TEXT PROVIDED:
*****
Friday, September 10, 2010

What’s Jamestown’s Future?

Many of those of us with ancestors at Jamestown have enjoyed the opportunity to tread where they lived; some us have even been able to visit the sites of their homes. Now, we find it discomforting to contemplate that our own descendants may not have these opportunities.

Coming on the heels of news of the possible discovery of the settlement’s first church, there is now speculation that global climate change and rising ocean levels may inundate much of Jamestown island in the coming century. What will it be like for its 450th or 500th anniversaries?

As difficult as this may be to imagine, the earliest reports by John Smith, Gabriel Archer and others told of Virginia’s wintry climate and described its frigid weather and chipping through ice to fish and land and launch their boats. At the same time, London chroniclers were describing religious processions crossing the frozen Thames River. It was certainly much colder then than today’s Virginian and London winters.
*****
Saved data entries:
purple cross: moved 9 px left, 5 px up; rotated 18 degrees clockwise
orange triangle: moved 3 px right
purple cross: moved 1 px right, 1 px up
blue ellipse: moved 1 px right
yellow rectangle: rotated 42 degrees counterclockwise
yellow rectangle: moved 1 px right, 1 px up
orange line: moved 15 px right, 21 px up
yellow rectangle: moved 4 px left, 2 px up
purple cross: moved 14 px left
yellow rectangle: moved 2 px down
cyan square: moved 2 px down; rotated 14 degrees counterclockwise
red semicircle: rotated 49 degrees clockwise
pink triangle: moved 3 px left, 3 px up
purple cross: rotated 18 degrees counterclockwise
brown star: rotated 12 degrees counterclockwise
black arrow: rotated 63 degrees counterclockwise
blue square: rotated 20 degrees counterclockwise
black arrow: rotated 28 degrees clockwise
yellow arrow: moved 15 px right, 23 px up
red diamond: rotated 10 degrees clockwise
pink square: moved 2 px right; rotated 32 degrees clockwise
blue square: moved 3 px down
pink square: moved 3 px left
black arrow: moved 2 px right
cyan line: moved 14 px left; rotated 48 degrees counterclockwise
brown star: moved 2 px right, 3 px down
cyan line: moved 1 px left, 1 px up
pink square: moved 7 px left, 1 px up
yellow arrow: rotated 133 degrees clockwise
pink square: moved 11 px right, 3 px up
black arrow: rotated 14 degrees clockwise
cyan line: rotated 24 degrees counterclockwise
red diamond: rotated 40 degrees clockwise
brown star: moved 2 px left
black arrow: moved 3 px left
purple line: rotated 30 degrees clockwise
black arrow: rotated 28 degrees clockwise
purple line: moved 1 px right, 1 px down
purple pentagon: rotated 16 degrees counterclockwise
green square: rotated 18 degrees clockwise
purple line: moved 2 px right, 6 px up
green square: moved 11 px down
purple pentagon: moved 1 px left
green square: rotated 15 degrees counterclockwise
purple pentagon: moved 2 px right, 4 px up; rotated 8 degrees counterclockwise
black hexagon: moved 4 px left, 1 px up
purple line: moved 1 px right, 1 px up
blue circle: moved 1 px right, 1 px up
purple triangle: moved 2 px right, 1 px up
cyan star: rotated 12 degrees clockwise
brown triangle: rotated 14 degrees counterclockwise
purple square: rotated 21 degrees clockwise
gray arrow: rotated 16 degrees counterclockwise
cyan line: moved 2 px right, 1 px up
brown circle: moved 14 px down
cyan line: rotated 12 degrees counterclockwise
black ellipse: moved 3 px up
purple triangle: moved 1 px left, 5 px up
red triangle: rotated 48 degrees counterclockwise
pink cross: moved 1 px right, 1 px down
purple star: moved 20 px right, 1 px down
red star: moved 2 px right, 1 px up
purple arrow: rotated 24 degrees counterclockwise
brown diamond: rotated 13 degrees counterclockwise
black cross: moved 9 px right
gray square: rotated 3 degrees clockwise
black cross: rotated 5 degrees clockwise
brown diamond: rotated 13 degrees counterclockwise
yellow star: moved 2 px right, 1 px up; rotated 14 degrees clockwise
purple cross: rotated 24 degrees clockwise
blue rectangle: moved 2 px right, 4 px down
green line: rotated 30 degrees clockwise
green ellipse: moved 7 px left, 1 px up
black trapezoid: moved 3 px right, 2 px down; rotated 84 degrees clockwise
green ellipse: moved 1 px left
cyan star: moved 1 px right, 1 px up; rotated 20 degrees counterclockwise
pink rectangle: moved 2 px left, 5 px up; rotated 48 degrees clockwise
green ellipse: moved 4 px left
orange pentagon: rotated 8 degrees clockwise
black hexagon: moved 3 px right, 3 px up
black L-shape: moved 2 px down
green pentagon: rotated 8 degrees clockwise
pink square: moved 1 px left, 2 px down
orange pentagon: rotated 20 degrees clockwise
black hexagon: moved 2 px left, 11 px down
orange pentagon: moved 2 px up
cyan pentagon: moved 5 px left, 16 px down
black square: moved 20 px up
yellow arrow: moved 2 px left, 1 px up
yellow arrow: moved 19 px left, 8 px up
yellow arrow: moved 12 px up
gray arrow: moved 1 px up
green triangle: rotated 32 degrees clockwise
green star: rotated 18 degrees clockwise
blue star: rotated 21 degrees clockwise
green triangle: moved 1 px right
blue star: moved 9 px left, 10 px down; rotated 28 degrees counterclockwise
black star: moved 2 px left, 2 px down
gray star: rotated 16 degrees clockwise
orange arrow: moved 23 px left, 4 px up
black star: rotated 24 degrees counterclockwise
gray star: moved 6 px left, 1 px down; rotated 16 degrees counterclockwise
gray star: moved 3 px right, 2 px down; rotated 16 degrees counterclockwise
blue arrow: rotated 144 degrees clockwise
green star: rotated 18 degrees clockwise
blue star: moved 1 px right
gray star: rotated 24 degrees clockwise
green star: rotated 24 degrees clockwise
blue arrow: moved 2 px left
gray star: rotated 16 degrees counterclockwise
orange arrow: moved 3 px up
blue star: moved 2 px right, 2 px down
*****
In the post about Jamestown's future, what might global climate change and rising ocean levels do to Jamestown island in the coming century?

FULL SOLUTION:
They may flood much of the island.